**READING TEXT**.
● ● ● ●

You always need to exercise caution when utilizing broad match in AdWords. This almost goes without saying, but I said it anyway. The scope of queries matched to each broad match keyword has grown over the past couple of years, especially with the introduction of Google’s expanded broad match. Today, I will spin a cautionary tale about casting a wide keyword net within international waters.

First, I’ll describe what I found within one of our AdWords campaigns. Since one of our client provides international service, one of our campaigns was targeting a wide range of countries. As we were targeting a wide range of locations, the ‘All Languages’ setting was chosen as our default setting.

Overall, this international campaign worked well. Each month we generated a good number of leads with a cost-per-lead below our target CPL. However, good campaigns can always perform better. As part of our on-going optimization strategy we ran a search query report in order to find new keywords to add to our account as well as find new negative keywords to improve our traffic quality.

Upon running a search query report, we found quite a few search queries that weren’t even in English (but all of our keywords are English). Here is a short list of search queries that matched for the term “hydraulic pump repair:”

accident barrage hydrolique dans le monde
accumulator hydraulisch
accumulator rexroth
acheter vendre verin hydraulique pour fendeuse
aeroquip
yollu vana hidrolik
apparatuur of systemen hydraulisch druk
ñlkmhftgtgtr rexroth
bobina rexroth 12v
bomba linear de pistões axiais vickers
camion hydraulique
camper hydrolisch
groupe hydrolique
groupe idrolique
grszesio chydra?lik
havayla çal??an hidrolik
haydrouliekbedrijven
hitroli ciftarafl?silindirliftler
hydrauliek onderdelen
hydraulische steuerung
hydraulisk klippebord
hydraulisze agregat
idrolique a villeneuve de marsan
karakteristik fluida hidrolik
la pompe hyd cabire
le nom de huile de frein hidraulique
macam macam hidroulik
matériel professionnel pinc idrolique
ogloszenia hydrallik wroclaw

The reasons these queries were a problem is three fold:

  • The most important reason is that these terms were not converting into leads
  • Our ads and landing pages are not targeted to these languages
  • The point-of-contact for our client doesn’t speak these languages so communication issues could arise easily

So, why was this happening? This was happening for a few different reasons:

  • Within this campaign, our language setting was on “all languages”
  • We were targeting broad match keywords
  • We were targeting a wide range of countries in a single campaign

Remember, location targeting is set at the campaign level. When targeting an international audience you you should keep few a things in mind:

  1. When targeting a specific country, you are targeting the Google domain extension for that particular country. For example, if you’re targeting Canada, your ads will appear on www.google.ca. However, your ads will show only for a certain user if your language settings match their user preferences.
  2. Also, your ads will appear according to IP address as well. If someone is located in Canada but they use Google.com for their search, your Canadian-targeted ads will appear here as well.
  3. The language settings are important when targeting an international audience. Each Google user sets their own default language. If no language preference is set, the default language for that specific Google domain is chosen.
  4. For example, if you target Spain but your selected language is only targeted to English, more-than-likely most your traffic is coming from users with an IP address in Spain who are using Google.com. However, if you add Spanish as a targeted language, then you’ll receive traffic from Google.com as well as Google.es.

And this is why we were seeing so many different languages in our search query report: we were targeting numerous countries with numerous languages. Now that’s some expanded broad match!

We are optimizing our international distribution by employing these tactics:

  • Running a geographic report in AdWords and creating campaigns for the countries that are currently generating the most leads with the lowest CPL. And we’ll eventually create campaigns for each country we want to target.
  • For now, our language setting will be English. We want to maintain a good Quality Score and displaying English ads for foreign keywords may hinder our score as the keywords aren’t in the same language as our ad or landing page.
  • Also, we’ll target phrase match as opposed to opening up the broad match flood gates.
  • Yes, Google does provide a translation tool so we could create ads in specific languages but for now, we want to have more control over our messaging. And I’m uncertain as to how accurate these Google translations are. If they’re anything like Babblefish, I’ll stay away.

In summary, casting a wide net within international waters can generate mixed results and you need to pay attention to the details. One of the most important aspects in AdWords is that you can control everything (your settings, at least) so make sure that all of your campaigns, whether they are domestic or international, are as focused as possible.

● ● ● ●

Saved data entries:
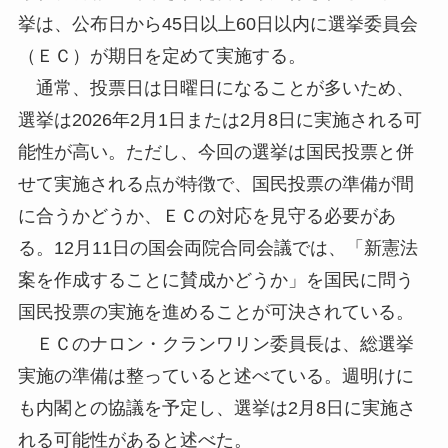
挙は、公布日から45日以上60日以内に選挙委員会
（ＥＣ）が期日を定めて実施する。
通常、投票日は日曜日になることが多いため、
選挙は2026年2月1日または2月8日に実施される可
能性が高い。ただし、今回の選挙は国民投票と併
せて実施される点が特徴で、国民投票の準備が間
に合うかどうか、ＥＣの対応を見守る必要があ
る。12月11日の国会両院合同会議では、「新憲法
案を作成することに賛成かどうか」を国民に問う
国民投票の実施を進めることが可決されている。
ＥＣのナロン・クランワリン委員長は、総選挙
実施の準備は整っていると述べている。週明けに
も内閣との協議を予定し、選挙は2月8日に実施さ
れる可能性があると述べた。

● ● ● ●

**WHAT TO DO**.
Summarize the AdWords article above in three sentences.

**WRITTEN ANSWER**.
An international AdWords campaign that used broad match keywords and the "All Languages" setting drew many search queries in languages other than English, and these queries did not convert into leads. This happened because the campaign used broad match, accepted all languages, and targeted many countries at once, while ads appear according to the Google domain, the user's IP address, and the user's language settings. The article's response is to build separate campaigns for the countries producing the most leads at the lowest CPL, set the language to English, use phrase match instead of broad match, and keep every campaign as focused as possible.